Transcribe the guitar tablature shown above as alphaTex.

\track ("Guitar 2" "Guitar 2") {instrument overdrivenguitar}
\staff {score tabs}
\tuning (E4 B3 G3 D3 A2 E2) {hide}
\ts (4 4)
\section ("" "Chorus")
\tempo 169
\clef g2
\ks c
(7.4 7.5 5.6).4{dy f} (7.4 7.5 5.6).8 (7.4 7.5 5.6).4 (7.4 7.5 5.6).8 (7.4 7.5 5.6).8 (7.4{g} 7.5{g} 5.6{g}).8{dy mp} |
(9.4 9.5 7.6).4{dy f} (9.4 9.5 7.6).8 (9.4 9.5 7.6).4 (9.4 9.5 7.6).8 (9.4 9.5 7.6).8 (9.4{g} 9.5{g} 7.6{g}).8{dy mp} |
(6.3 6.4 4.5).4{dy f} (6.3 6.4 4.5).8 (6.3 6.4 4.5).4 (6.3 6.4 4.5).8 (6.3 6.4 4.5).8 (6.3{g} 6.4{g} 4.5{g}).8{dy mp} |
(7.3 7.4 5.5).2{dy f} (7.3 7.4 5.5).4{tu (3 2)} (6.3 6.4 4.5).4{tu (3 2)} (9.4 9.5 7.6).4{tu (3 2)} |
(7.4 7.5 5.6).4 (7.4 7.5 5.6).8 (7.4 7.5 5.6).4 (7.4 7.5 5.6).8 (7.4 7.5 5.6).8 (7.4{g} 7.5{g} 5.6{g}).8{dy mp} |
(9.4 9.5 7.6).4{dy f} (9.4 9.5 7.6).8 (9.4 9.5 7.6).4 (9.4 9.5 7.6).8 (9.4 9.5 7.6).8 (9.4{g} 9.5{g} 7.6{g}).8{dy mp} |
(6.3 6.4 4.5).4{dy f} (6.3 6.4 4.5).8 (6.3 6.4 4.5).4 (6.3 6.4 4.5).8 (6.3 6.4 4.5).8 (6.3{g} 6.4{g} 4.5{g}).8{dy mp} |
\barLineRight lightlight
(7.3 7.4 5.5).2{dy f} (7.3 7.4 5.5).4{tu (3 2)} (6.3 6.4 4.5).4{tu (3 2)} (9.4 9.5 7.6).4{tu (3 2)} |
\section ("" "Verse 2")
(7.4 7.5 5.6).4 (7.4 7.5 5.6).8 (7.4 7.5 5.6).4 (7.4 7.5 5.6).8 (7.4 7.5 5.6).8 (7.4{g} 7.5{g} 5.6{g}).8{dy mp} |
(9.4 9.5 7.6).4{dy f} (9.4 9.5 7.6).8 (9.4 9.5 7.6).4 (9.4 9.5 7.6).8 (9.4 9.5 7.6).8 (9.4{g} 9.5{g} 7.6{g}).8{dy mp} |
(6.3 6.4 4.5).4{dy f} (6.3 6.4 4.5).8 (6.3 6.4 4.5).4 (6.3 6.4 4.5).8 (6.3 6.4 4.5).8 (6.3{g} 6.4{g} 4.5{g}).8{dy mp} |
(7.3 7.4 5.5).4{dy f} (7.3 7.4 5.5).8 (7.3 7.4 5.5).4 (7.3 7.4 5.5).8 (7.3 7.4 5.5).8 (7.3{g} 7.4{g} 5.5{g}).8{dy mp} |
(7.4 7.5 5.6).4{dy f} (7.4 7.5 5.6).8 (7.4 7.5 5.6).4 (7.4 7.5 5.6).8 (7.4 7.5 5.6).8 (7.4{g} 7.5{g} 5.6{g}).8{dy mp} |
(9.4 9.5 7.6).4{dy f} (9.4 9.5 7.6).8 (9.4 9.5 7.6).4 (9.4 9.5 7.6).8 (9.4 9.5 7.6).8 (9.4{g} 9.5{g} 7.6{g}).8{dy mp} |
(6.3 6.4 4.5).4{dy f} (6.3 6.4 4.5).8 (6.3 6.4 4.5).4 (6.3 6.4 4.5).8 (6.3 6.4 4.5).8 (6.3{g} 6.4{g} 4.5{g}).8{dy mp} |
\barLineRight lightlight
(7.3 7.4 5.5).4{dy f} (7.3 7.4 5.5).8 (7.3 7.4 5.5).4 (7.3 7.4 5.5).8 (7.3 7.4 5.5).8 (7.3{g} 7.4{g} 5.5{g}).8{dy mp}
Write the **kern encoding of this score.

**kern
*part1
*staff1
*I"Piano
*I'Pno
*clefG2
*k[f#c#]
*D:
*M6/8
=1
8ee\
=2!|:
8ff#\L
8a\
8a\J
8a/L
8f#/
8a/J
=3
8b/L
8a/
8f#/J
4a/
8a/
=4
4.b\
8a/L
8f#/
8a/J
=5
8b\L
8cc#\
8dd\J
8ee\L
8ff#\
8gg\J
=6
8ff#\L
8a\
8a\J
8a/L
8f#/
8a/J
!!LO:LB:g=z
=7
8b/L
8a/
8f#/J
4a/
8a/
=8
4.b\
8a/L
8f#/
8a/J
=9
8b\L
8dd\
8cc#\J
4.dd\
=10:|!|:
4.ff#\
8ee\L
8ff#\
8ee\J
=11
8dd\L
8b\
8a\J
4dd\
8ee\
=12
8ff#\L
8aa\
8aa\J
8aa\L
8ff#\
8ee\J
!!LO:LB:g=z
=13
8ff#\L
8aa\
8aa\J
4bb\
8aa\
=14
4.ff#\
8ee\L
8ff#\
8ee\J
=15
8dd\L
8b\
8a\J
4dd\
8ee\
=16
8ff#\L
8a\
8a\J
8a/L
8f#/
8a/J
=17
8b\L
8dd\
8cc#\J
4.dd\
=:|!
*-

· · ·

Brief
Select every line in the entries above that contains the string "kern", treating uppercase and lowercase letters as distinct.

Answer
Write the **kern encoding of this score.
**kern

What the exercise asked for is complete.